Dans un précédent billet, j’avais reproduit les impressions d’un français vivant pour un stage d’études en Iran. Je poursuis la reproduction (amicale) de ses impressions sur ce pays placé en ce moment au centre de l’actualité internationale…



« Comme beaucoup de soirées à Téhéran, elle a commencé par une heure trente de quasi immobilisation dans les embouteillages de l’avenue Vali Asr, d’abord dans un bus bondé puis dans un taxi. Nous arrivons bien entendu au retard au festival, où nous devons retrouver une amie. Le cinéma est très grand, les affiches du festival ont un beau graphisme et la programmation sur 5 jours est très riche (plus de 50 films). Il va sans dire que cet événement est autorisé par le gouvernement. Nous nous installons dans la salle déjà noire, premier documentaire nullissime, mélange d’images de la nature du côté de Bushher (sud de l’Iran, côte du golfe Persique), d’effets spéciaux mauvais, de danses folkoriques et de commentaires douteux.

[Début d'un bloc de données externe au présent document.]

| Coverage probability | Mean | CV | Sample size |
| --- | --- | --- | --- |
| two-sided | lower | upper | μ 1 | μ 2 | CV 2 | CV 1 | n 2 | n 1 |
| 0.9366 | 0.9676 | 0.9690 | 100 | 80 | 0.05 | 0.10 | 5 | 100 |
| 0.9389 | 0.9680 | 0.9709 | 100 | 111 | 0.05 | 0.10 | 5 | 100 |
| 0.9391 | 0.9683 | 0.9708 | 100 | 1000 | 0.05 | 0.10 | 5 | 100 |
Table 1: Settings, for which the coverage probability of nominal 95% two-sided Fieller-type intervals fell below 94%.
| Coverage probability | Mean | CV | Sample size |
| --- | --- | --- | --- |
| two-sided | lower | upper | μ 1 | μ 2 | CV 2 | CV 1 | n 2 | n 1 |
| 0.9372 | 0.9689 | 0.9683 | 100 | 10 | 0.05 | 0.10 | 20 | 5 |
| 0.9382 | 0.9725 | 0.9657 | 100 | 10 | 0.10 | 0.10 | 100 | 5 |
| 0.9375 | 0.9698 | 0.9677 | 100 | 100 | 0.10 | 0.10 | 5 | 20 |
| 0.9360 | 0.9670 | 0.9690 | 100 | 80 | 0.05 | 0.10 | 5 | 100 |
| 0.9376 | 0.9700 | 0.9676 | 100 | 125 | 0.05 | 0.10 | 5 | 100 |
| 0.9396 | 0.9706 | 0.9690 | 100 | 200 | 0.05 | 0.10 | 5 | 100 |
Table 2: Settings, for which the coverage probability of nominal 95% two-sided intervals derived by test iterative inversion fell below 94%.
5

Rapidement nous fuyons la salle pour assister à la représentation d’un documentaire hollendais, intitulé ‘Four elements’, en présence de la réalisatrice. Le film est composé en quatre parties. Dans chacune d’elle, la caméra suit au plus près les corps de quatre groupes d’hommes. Les premiers sont des pompiers russes essayant, au moyen de lances à eau manuelles, d’éteindre de gigantesques feux de forêt au milieu de nulle part. Les seconds sont des marins pêchant l’araignée de mer au large de l’Alaska dans des eaux déchaînées au court de missions visiblement longues. Les troisièmes sont des mineurs allemands, noirs jusqu’à l’os d’avoir extrait le charbon. Les derniers sont des astronautes soviétiques qui se préparent pour affronter l’espace. Quelques minutes après le début du film, un des pompiers russes sort du sauna. Une main, sans doute d’inspiration céleste, vient interrompre le filet de lumière qui, de la pellicule à l’écran, transportait cette image impudique. Je ne comprends pas ce qui arrive mais la salle, visiblement au courant de ce genre de pratiques, se met à rire et à applaudir. Plus tard, les mineurs allemands sortiront de la mine pour retrouver sous la douche la couleur de leur peau. Une main surgira à nouveau, laissant voir la partie supérieure de l’écran et cachant à nos yeux innocents l’indécence. Déjà que le film avait des images extraodinaires (ponton du bateau balayé par les vagues dans la nuit et recouvert d’araignées de mer, bouleaux en feu filmés au coeur, image de la toupie brisant le charbon sous le contrôle d’hommes à la prunelle si blanche dans ces lieux), cette main vertueuse accroit encore mon excitation.
Deuxième partie : manger. Peu de restaurants sont ouverts à Téhran après 10h du soir. Nous en trouvons un, traditionnel. Il se trouve qu’un concert de musique folklorique accompagne le repas. Nous voulions juste nous remplir l’estomac avant de dormir, mais nous voilà partis pour manger en musique. Il y a dans ce lieu une ambiance bien étrange. La salle est quasi vide. Quatre tables, nous compris, sont remplies. Le manager des lieux est un hommes massif, le cheveu ras et l’allure dépressive. Une dizaine de vieux serveurs en costume sans doute traditionnel passent entre les tables, une affichette au mur invite les femmes à aider par leur comportement les responsables des lieux (cela veut dire qu’il faut qu’elles portent correctemement le voile, sinon le restaurant pourrait être fermé), les musiciens sont assis sur l’estrade en silence. Nous commandons nos plats, et puis voilà que la musique commence quand surgit un vieux chanteur fatigué. C’est fort, le chanteur n’est pas extraodinaire, nous n’arrivons pas à nous parler. Tout cela est un peu bizarre.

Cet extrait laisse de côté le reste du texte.